The respective processes of the session management unit 23, which has received the packet, and session distribution unit 24 are described below with reference to FIGS. 3 and 4.

Firstly, the session management unit 23 retrieves data from the session table 25, as shown by the flowchart of the FIG. 4 (step S11), and judges whether the session of the inputted packet is already registered (step S12). The session table has, for example, the structure shown in FIG. 3.

The session table 30 shown in FIG. 3 stores session information needed to manage sessions. It comprises data items, such as an ID (session ID) 31, a source IP address 32, a source port 33, a destination IP address 34, a destination port 35, a session state 36 and a session distribution destination 37.

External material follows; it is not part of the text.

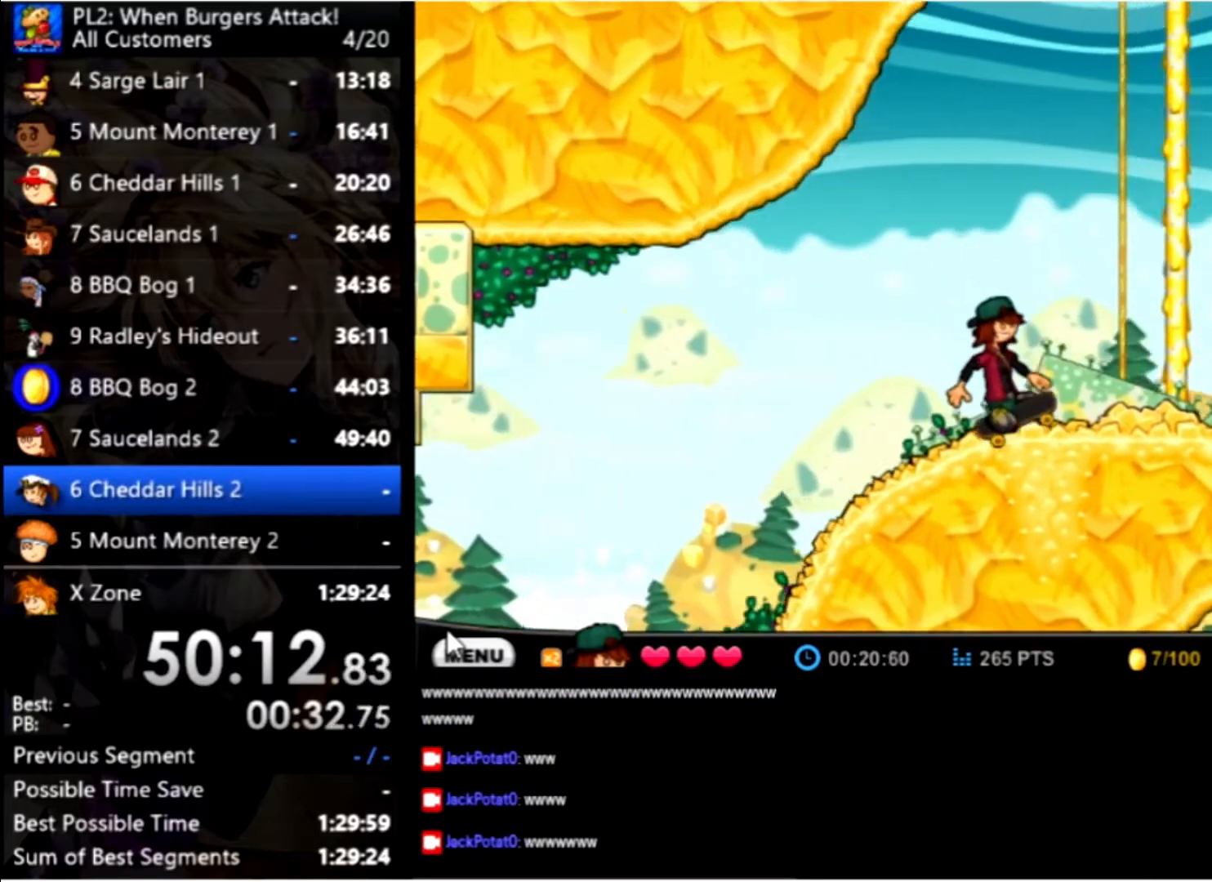
{"keys": ["right"], "mouse": [], "events": []}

A session can be uniquely identified by a set of the transmitter/receiver IP addresses in the IP header of the packet and the transmitter/receiver ports in the TCP header of the packet. Therefore, the session table 30 can be retrieved using this set as a session retrieval key. Then, in step S12 it is judged whether there is a record in which any set of a transmitter IP address 32/receiver IP address 34 and transmitter port 33/receiver port 35 in the session table 30 matches the session retrieval key. An ID (session ID) 31 is the identification number identifying each session. The session distribution destination 37 is described later together with the session distribution unit 24.

Descriptions return to the flowchart shown in FIG. 4.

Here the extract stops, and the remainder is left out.